▸ Exercise prompt
Print every line, starting with the one that contains "family: Muscicapidae" and ending with the one that contains "genus: Siphonaria". Leave out the pictures.

(Stored data)
______________________________

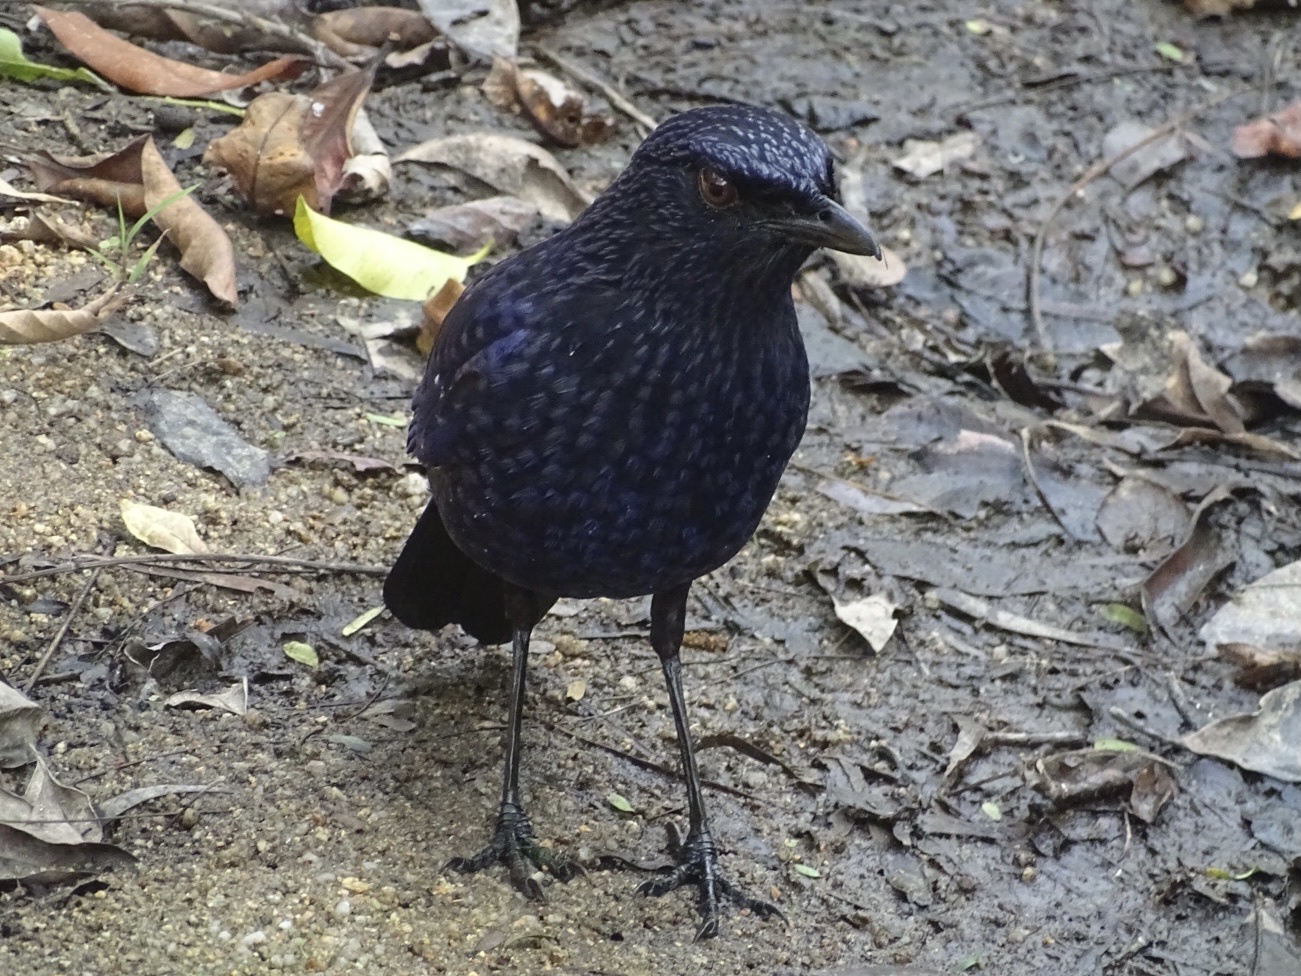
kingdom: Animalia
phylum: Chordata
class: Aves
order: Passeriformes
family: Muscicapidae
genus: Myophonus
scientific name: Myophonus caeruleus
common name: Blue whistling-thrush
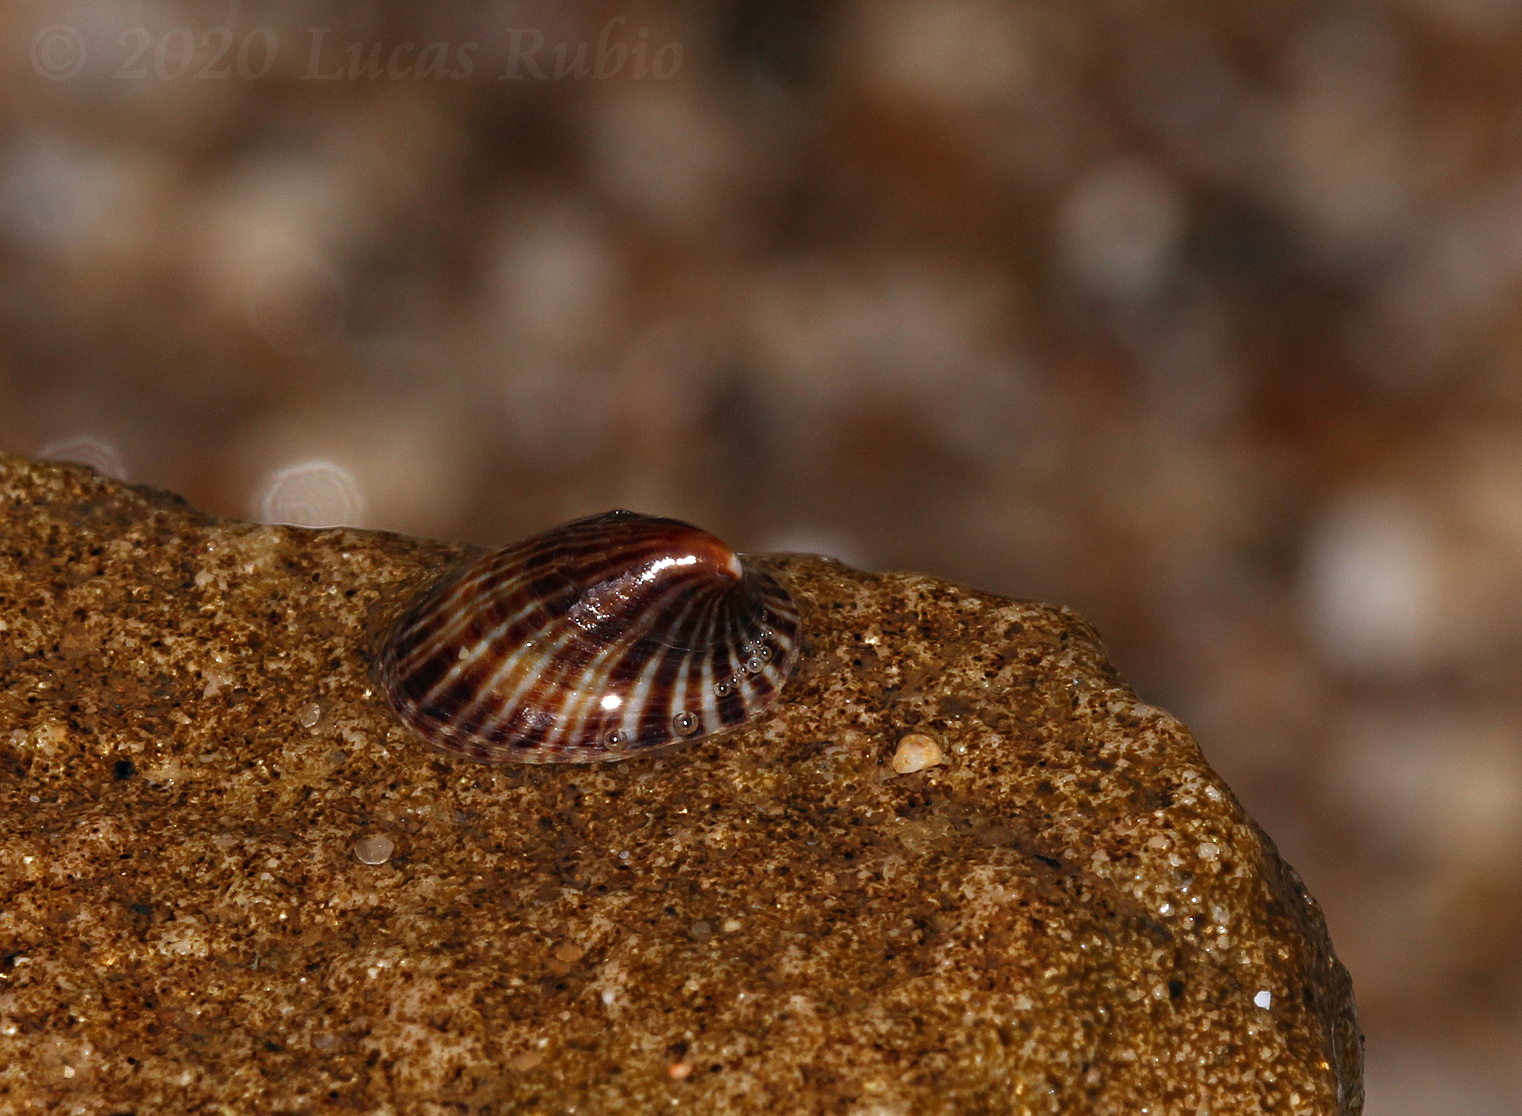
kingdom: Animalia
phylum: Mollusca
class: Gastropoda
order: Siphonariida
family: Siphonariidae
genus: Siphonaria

______________________________

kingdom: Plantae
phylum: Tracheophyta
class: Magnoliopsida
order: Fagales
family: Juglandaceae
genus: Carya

______________________________

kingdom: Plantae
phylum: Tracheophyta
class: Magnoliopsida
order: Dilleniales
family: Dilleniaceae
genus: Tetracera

______________________________

▸ Answer below
family: Muscicapidae
genus: Myophonus
scientific name: Myophonus caeruleus
common name: Blue whistling-thrush
kingdom: Animalia
phylum: Mollusca
class: Gastropoda
order: Siphonariida
family: Siphonariidae
genus: Siphonaria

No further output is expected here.